If you were building a trading platform three years ago, Ethereum mainnet wasn’t even on the list. Fees were brutal. Blocks were packed. And high-frequency trading on layer-1 felt like lighting money on fire.
That’s changing. And Synthetix is betting on it.
The perpetuals platform is moving back to Ethereum mainnet after a three-year break, something founder Kain Warwick says simply wasn’t possible before. Back when perp DEXs started taking off, Ethereum was too congested to handle the load. Today, he argues, it’s finally ready.

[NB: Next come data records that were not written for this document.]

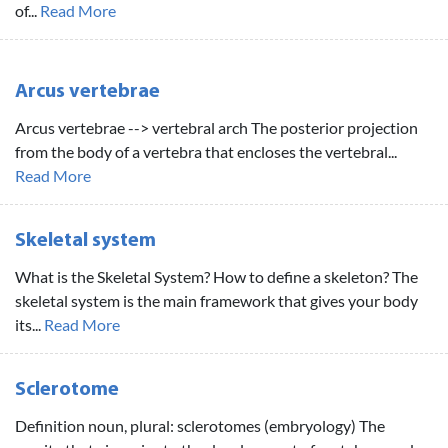
of...
Read More
Arcus vertebrae
Arcus vertebrae --> vertebral arch The posterior projection
from the body of a vertebra that encloses the vertebral...
Read More
Skeletal system
What is the Skeletal System? How to define a skeleton? The
skeletal system is the main framework that gives your body
its...
Read More
Sclerotome
Definition noun, plural: sclerotomes (embryology) The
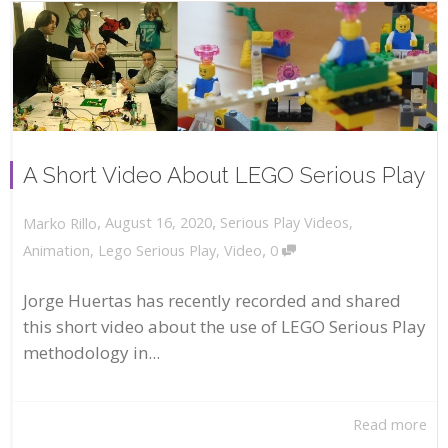
A Short Video About LEGO Serious Play
,
,
August 16, 2020
Serious Play Videos
,
Marko Rillo
,
Animation
,
Lego Serious Play
,
Video
0
Jorge Huertas has recently recorded and shared
this short video about the use of LEGO Serious Play
methodology in...
Read more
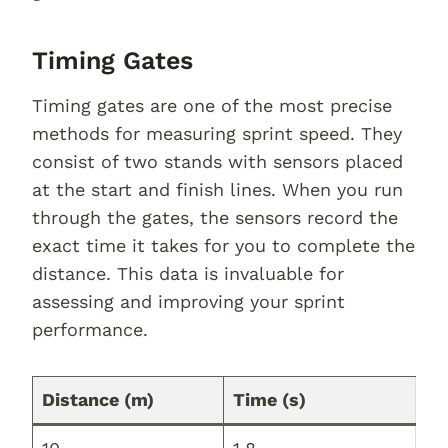
Timing Gates
Timing gates are one of the most precise
methods for measuring sprint speed. They
consist of two stands with sensors placed
at the start and finish lines. When you run
through the gates, the sensors record the
exact time it takes for you to complete the
distance. This data is invaluable for
assessing and improving your sprint
performance.
Distance (m)
Time (s)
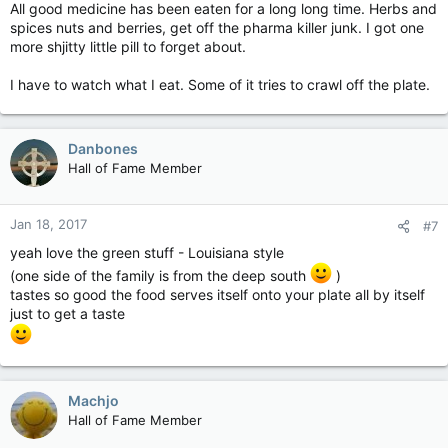
All good medicine has been eaten for a long long time. Herbs and
spices nuts and berries, get off the pharma killer junk. I got one
more shjitty little pill to forget about.
I have to watch what I eat. Some of it tries to crawl off the plate.
Danbones
Hall of Fame Member
Jan 18, 2017
#7
yeah love the green stuff - Louisiana style
(one side of the family is from the deep south
)
tastes so good the food serves itself onto your plate all by itself
just to get a taste
Machjo
Hall of Fame Member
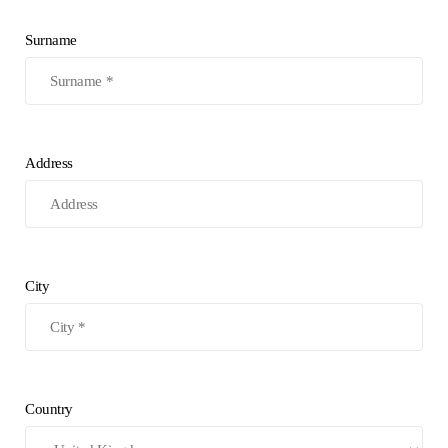
Surname
Address
City
Country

LATEST: ⚡ Synthetix is launching a perp DEX on the Ethereum mainnet after a three-year absence from the L1, starting with a private beta that supports Bitcoin, ETH and Solana markets. pic.twitter.com/07WlhKqQei
— Vinanca (@LVitolo28224) December 20, 2025
What’s surprising isn’t that Synthetix left mainnet. It’s that no major perpetual DEX ever really came back. Warwick calls that unusual. In his view, Ethereum layer-1 is now the best place to run serious financial infrastructure again.

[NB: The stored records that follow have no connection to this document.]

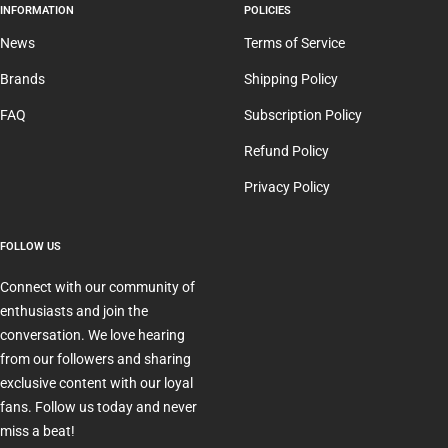
INFORMATION
POLICIES
News
Terms of Service
Brands
Shipping Policy
FAQ
Subscription Policy
Refund Policy
Privacy Policy
FOLLOW US
Connect with our community of
enthusiasts and join the
conversation. We love hearing
from our followers and sharing
exclusive content with our loyal
fans. Follow us today and never
miss a beat!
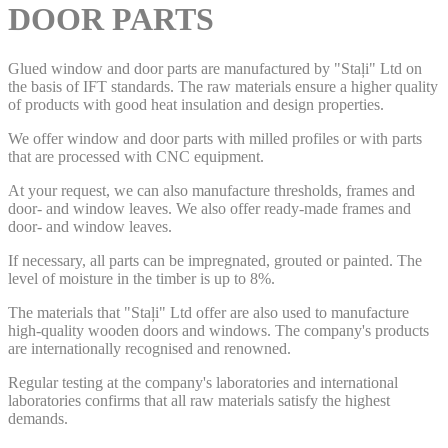
DOOR PARTS
Glued window and door parts are manufactured by "Staļi" Ltd on
the basis of IFT standards. The raw materials ensure a higher quality
of products with good heat insulation and design properties.
We offer window and door parts with milled profiles or with parts
that are processed with CNC equipment.
At your request, we can also manufacture thresholds, frames and
door- and window leaves. We also offer ready-made frames and
door- and window leaves.
If necessary, all parts can be impregnated, grouted or painted. The
level of moisture in the timber is up to 8%.
The materials that "Staļi" Ltd offer are also used to manufacture
high-quality wooden doors and windows. The company's products
are internationally recognised and renowned.
Regular testing at the company's laboratories and international
laboratories confirms that all raw materials satisfy the highest
demands.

For years, the math didn’t work.
High gas fees made complex trading systems inefficient. Every transaction chipped away at liquidity and pricing. That’s why Synthetix moved to Optimism in 2022, and later expanded to Arbitrum and Base. dYdX followed a similar path, shifting to StarkEx to escape mainnet costs.
Warwick was blunt about it. When fees get too high, market efficiency breaks down. At some point, it’s not just expensive , it’s unusable.
Fast forward to today, and the numbers tell a very different story.
On Wednesday, Ethereum’s average gas fee was about 0.71 gwei. A year ago, it was 18.85 gwei. That’s roughly 26 times cheaper. Combine that with layer-2 scaling and protocol upgrades, and suddenly mainnet looks viable again for critical infrastructure.
And it’s not stopping here.
Some Ethereum developers expect even more capacity in 2026. Educator Anthony Sassano recently pointed out that plans to raise Ethereum’s gas limit to 180 million next year should be seen as a baseline, not a ceiling.
Warwick thinks this opens the door for more platforms to follow Synthetix’s lead.
Ethereum still holds most of crypto’s liquidity. Most assets live there. Most margin lives there. From a pure market efficiency standpoint, running perps where the liquidity already exists makes sense. And now, the network finally has room for it.
He also credits 2025 as a turning point for Ethereum’s development. In his words, it may be the network’s best year since the Merge in 2022, with teams focusing more on what builders actually need instead of abstract roadmap debates.
Warwick even joked that it wouldn’t feel like a real Synthetix launch unless someone tried to copy it within 20 minutes.
The bigger picture is clear. Ethereum’s economics have shifted. Infrastructure has caught up. And for the first time in years, layer-1 isn’t just usable again; it’s competitive.